## [INPUT DATA]
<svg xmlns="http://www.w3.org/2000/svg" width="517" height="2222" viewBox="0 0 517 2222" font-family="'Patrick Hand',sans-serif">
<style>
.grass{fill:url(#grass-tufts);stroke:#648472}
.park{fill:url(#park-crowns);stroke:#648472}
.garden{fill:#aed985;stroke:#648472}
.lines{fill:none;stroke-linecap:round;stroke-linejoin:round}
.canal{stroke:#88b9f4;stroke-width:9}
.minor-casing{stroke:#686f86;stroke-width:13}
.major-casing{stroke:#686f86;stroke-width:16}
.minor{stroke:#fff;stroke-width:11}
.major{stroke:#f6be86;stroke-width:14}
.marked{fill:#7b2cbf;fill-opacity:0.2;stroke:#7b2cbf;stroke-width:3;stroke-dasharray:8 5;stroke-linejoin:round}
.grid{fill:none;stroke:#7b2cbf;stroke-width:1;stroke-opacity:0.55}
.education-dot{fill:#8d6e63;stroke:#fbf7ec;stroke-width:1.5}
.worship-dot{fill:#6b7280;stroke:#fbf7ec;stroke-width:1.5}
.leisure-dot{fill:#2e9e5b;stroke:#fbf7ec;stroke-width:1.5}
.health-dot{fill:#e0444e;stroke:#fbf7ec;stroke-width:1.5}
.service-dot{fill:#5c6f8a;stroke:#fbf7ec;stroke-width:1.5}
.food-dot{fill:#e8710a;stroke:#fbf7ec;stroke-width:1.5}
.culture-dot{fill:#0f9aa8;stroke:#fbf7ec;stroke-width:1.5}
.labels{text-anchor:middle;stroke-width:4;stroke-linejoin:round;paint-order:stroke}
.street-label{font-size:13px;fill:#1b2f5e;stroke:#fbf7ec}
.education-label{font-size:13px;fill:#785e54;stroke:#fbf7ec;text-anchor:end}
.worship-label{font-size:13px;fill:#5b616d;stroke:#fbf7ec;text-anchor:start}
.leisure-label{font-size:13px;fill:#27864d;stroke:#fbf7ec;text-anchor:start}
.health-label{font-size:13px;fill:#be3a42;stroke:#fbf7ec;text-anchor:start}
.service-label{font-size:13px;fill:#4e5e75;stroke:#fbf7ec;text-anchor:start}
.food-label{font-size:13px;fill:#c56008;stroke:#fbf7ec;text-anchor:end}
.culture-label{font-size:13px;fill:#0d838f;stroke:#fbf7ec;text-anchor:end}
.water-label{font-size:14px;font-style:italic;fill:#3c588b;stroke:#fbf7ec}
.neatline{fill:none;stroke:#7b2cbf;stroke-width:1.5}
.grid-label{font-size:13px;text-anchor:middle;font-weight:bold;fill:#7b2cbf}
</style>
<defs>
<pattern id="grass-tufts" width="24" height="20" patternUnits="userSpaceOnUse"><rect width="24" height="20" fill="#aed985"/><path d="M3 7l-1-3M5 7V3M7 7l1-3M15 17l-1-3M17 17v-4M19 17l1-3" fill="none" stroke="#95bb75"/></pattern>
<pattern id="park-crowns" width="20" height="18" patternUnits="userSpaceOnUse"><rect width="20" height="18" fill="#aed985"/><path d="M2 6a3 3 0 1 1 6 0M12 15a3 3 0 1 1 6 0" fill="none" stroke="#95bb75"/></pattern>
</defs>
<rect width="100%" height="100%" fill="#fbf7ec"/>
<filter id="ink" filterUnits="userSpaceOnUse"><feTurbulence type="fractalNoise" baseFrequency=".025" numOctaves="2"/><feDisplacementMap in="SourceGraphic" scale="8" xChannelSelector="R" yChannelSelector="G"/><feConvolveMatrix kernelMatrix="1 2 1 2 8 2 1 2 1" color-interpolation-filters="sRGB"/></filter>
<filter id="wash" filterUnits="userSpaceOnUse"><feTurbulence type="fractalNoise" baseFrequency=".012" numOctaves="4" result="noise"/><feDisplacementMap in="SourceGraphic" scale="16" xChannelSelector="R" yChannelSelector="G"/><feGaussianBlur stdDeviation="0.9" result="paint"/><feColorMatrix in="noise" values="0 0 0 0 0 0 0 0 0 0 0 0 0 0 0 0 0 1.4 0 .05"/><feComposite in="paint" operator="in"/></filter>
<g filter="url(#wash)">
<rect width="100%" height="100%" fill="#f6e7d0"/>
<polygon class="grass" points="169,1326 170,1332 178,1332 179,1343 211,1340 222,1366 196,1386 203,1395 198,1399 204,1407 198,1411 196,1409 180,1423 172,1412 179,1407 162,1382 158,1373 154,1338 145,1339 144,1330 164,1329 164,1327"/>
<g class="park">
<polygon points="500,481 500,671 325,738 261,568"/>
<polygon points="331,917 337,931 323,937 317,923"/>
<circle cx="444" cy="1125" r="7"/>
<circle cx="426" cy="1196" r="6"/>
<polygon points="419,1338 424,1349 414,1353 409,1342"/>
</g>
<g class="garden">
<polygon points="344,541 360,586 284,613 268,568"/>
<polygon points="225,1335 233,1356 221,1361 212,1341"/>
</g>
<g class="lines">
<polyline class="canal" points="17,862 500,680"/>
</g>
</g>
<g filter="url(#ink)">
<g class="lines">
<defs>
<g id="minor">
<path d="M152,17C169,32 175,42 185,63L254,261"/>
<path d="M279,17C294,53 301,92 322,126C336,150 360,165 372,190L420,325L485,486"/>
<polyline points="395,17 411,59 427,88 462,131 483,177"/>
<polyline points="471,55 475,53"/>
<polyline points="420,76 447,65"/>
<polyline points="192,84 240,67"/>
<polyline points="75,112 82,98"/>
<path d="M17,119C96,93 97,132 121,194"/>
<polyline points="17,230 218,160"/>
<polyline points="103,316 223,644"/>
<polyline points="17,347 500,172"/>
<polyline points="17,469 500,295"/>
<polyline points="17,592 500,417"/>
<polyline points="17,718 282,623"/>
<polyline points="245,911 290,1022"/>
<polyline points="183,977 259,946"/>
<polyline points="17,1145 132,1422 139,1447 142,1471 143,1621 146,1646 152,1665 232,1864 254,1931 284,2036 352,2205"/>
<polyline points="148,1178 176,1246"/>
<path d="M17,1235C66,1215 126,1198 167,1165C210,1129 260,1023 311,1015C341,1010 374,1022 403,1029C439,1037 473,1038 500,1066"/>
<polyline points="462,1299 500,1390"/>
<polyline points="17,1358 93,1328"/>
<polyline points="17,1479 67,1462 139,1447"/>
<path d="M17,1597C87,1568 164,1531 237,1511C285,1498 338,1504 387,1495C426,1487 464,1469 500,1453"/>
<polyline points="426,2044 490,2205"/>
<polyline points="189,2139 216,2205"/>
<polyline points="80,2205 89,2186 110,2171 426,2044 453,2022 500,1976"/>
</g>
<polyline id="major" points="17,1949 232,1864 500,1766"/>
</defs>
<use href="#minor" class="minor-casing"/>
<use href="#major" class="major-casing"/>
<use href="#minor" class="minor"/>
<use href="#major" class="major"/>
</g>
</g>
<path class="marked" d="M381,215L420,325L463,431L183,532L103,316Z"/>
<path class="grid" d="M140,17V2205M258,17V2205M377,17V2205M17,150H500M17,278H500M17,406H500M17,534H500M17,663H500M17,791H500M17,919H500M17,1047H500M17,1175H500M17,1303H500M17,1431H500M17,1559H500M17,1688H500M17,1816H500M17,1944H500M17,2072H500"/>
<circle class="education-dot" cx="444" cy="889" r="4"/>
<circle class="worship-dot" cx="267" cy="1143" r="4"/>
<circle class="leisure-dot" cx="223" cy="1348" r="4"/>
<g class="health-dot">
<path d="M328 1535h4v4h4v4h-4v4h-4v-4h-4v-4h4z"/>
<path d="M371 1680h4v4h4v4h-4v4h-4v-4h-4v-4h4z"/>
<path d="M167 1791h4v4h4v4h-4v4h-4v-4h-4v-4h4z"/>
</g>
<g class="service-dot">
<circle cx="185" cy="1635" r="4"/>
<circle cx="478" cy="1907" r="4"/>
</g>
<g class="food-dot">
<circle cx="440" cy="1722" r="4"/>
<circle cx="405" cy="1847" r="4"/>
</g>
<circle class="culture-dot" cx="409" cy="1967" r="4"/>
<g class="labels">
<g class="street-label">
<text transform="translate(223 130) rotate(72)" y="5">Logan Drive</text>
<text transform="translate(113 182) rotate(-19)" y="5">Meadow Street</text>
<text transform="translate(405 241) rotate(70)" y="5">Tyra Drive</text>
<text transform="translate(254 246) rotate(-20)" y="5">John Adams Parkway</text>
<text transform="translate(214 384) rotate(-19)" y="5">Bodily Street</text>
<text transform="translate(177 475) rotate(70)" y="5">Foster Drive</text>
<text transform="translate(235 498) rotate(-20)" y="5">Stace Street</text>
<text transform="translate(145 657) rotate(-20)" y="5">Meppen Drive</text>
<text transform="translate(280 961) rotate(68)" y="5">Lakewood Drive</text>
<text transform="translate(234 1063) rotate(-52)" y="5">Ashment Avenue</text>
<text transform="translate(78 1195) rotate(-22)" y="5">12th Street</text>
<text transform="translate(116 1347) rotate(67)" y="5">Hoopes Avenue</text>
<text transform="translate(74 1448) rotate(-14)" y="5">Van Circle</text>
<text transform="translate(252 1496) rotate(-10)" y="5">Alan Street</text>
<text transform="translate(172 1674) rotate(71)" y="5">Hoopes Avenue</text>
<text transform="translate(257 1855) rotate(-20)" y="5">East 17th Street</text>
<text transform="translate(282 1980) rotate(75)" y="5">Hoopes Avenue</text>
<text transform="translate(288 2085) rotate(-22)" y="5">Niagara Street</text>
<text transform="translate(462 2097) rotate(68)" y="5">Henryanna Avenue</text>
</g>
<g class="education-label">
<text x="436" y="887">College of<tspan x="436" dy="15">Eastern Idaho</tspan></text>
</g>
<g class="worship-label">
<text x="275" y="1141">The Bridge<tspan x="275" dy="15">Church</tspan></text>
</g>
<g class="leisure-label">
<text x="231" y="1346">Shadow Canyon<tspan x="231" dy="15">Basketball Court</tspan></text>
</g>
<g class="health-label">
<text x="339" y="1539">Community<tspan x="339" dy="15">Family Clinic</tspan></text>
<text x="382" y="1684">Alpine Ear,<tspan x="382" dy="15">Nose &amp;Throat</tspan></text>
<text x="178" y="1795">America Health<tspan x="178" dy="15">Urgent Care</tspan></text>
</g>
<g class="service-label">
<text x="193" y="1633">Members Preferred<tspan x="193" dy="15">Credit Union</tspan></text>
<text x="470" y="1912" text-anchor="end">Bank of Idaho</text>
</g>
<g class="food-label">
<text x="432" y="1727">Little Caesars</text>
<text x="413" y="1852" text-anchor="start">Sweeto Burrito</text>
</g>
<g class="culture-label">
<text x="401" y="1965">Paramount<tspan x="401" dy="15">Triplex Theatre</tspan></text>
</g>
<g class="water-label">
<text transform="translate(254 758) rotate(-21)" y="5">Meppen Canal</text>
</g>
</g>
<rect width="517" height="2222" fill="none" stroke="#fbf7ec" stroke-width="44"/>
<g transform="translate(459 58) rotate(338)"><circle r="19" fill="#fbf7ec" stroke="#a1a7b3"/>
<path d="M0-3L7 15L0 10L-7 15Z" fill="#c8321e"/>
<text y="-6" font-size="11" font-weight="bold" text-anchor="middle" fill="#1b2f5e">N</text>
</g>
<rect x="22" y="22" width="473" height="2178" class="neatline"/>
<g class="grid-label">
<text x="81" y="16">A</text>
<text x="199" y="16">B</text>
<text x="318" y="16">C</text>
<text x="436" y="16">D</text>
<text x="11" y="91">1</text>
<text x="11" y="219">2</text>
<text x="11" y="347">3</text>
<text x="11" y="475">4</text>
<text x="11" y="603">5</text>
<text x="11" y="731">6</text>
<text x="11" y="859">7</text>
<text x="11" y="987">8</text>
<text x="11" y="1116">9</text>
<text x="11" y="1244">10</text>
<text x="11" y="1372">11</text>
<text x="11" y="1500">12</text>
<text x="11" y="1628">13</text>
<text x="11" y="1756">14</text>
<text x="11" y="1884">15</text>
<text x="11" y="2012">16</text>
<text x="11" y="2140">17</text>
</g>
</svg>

## [YOUR ASSIGNMENT]
Wherever a line of the records above contains the string "leisure", copy that line out.

## [PROBLEM SOLUTION]
.leisure-dot{fill:#2e9e5b;stroke:#fbf7ec;stroke-width:1.5}
.leisure-label{font-size:13px;fill:#27864d;stroke:#fbf7ec;text-anchor:start}
<circle class="leisure-dot" cx="223" cy="1348" r="4"/>
<g class="leisure-label">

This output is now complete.